Carlotta Walls

I had the extreme pleasure of being able to hear Carlotta Walls speak at the University of Nebraska-Lincoln this past week. Carlotta was one of the Little Rock Nine who integrated a public high school in Little Rock, Arkansas. She told us her story of what is was like to grow up in a “Jim Crow environment” and how she fought for her access to equal opportunities when it came to her education. It was crazy for me to be able to listen to a person speak who had been so influential and had lived through such hard times in our country. I think that it is all too easy to dismiss those people as names in a textbook, but when it is a real person standing in front of you, it is extremely powerful.
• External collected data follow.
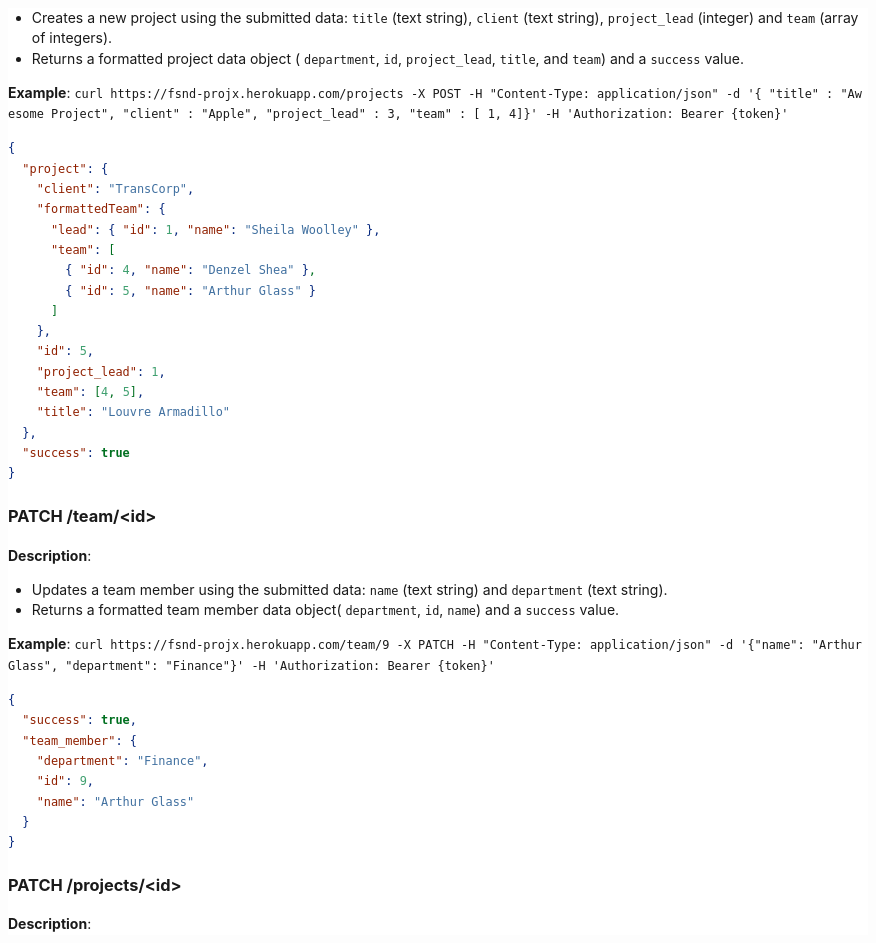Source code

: - Creates a new project using the submitted data: `title` (text string), `client` (text string), `project_lead` (integer) and `team` (array of integers).
- Returns a formatted project data object ( `department`, `id`, `project_lead`, `title`, and `team`) and a `success` value.

**Example**: `curl https://fsnd-projx.herokuapp.com/projects -X POST -H "Content-Type: application/json" -d '{ "title" : "Awesome Project", "client" : "Apple", "project_lead" : 3, "team" : [ 1, 4]}' -H 'Authorization: Bearer {token}'`

```json
{
  "project": {
    "client": "TransCorp",
    "formattedTeam": {
      "lead": { "id": 1, "name": "Sheila Woolley" },
      "team": [
        { "id": 4, "name": "Denzel Shea" },
        { "id": 5, "name": "Arthur Glass" }
      ]
    },
    "id": 5,
    "project_lead": 1,
    "team": [4, 5],
    "title": "Louvre Armadillo"
  },
  "success": true
}
```

### PATCH /team/\<id>

**Description**:

- Updates a team member using the submitted data: `name` (text string) and `department` (text string).
- Returns a formatted team member data object( `department`, `id`, `name`) and a `success` value.

**Example**: `curl https://fsnd-projx.herokuapp.com/team/9 -X PATCH -H "Content-Type: application/json" -d '{"name": "Arthur Glass", "department": "Finance"}' -H 'Authorization: Bearer {token}'`

```json
{
  "success": true,
  "team_member": {
    "department": "Finance",
    "id": 9,
    "name": "Arthur Glass"
  }
}
```

### PATCH /projects/\<id>

**Description**:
The most important point that I took away from her speech was from a story that she told about her teachers. She had one teacher who made going to school so difficult. She was discriminatory and rude. Carlotta also had a biology teacher who treated her equally and fair just like all the other students. She described how great of an impact her biology teacher had on her. Then the twist came. The biology teacher was the son of the first teacher I mentioned. Carlotta described this as the son taking the best pieces of his mother and leaving the rest behind. This hit me hard as I thought about how much influence parents can have on their children, and can that be a negative thing? I think that our generation is really at a turning point. It is obvious that change needs to be made in our country because we are still stuck in a discriminatory rut. My parents are some of the most important people in my life, but I know that I need to form my own beliefs and opinions because my parents aren’t perfect; they aren’t always right. This is what I believe our generation needs: a deep look at our own values in order to determine how our country should move forward. Take the best aspects of what our parents have taught us, but move forward from that.


Listening to Carlotta speak was one of the most powerful experiences that I’ve had in college. If opportunities similar to this one arise at your school, please take them. Value the ability and the privilege that we have as students to learn from the past and learn how to move forward.